As to “no reason to get complicated”, how would you know?
It’s a direct consequence of the orthogonality thesis. Bostrom (reasonably enough) supposes that there might be a limit in the opposite direction—to hold a goal you do need to be able to model it to some degree, so agent intelligence may set an upper bound on the complexity of goals the agent can hold—but there’s no corresponding reason for a limit in the opposite direction: Intelligent agents can understand simple goals just fine. I don’t have a problem reasoning about what a cow is trying to do, and I could certainly optimize towards the same had my mind been constructed to only want those things.

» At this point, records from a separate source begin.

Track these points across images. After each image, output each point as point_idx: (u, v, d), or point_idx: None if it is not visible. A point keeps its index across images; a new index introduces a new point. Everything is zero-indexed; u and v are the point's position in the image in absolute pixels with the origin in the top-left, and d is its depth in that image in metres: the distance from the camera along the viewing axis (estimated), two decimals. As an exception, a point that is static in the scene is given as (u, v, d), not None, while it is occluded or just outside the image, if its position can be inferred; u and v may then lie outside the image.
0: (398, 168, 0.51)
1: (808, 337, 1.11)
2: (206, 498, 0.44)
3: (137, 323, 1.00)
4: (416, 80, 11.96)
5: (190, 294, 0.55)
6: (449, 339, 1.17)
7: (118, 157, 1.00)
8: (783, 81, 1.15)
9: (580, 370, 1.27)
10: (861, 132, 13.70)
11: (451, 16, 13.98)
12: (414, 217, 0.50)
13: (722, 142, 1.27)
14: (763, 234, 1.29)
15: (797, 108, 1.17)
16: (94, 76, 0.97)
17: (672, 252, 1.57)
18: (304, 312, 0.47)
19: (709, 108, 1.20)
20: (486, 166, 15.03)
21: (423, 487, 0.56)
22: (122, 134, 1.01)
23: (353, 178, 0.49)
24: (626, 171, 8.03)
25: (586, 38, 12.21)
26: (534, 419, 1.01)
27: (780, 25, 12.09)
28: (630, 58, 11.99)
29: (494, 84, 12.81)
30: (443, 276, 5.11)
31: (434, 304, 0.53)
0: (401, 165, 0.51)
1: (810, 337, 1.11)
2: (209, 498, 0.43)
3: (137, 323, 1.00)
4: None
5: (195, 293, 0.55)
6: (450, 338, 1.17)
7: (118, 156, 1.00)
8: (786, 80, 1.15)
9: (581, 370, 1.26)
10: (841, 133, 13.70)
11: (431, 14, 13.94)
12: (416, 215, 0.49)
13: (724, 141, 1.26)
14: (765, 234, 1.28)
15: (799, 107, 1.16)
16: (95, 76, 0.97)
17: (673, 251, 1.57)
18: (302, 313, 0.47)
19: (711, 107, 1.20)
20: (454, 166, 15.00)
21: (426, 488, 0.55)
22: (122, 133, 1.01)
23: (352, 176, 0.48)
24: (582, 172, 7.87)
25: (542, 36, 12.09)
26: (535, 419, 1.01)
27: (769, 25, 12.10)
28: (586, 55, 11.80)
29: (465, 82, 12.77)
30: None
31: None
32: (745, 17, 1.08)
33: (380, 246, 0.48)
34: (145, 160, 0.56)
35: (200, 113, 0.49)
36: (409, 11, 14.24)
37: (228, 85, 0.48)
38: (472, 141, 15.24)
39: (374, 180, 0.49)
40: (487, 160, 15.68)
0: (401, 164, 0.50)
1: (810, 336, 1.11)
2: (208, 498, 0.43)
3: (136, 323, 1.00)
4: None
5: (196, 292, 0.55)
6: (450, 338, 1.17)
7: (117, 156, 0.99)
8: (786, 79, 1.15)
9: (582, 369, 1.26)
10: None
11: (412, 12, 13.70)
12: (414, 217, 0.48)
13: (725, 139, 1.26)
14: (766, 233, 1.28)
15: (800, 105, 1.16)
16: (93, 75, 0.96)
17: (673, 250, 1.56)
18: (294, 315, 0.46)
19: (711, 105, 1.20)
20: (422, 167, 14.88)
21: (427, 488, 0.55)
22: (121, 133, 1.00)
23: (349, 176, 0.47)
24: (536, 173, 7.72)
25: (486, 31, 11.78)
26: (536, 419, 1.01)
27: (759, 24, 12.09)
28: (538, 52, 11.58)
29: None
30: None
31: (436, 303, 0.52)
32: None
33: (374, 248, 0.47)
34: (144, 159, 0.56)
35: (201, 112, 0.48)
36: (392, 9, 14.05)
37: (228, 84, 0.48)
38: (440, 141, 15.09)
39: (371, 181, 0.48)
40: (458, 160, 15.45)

How would you know that there’s no reason for terminal goals of a superintelligence “to get complicated” if humans, being “simple agents” in this context, are not sufficiently intelligent to consider highly complex goals?
It’s a direct consequence of the orthogonality thesis. Bostrom (reasonably enough) supposes that there might be a limit in the opposite direction—to hold a goal you do need to be able to model it to some degree, so agent intelligence may set an upper bound on the complexity of goals the agent can hold—but there’s no corresponding reason for a limit in the opposite direction: Intelligent agents can understand simple goals just fine. I don’t have a problem reasoning about what a cow is trying to do, and I could certainly optimize towards the same had my mind been constructed to only want those things.
I don’t understand your reply.
How would you know that there’s no reason for terminal goals of a superintelligence “to get complicated” if humans, being “simple agents” in this context, are not sufficiently intelligent to consider highly complex goals?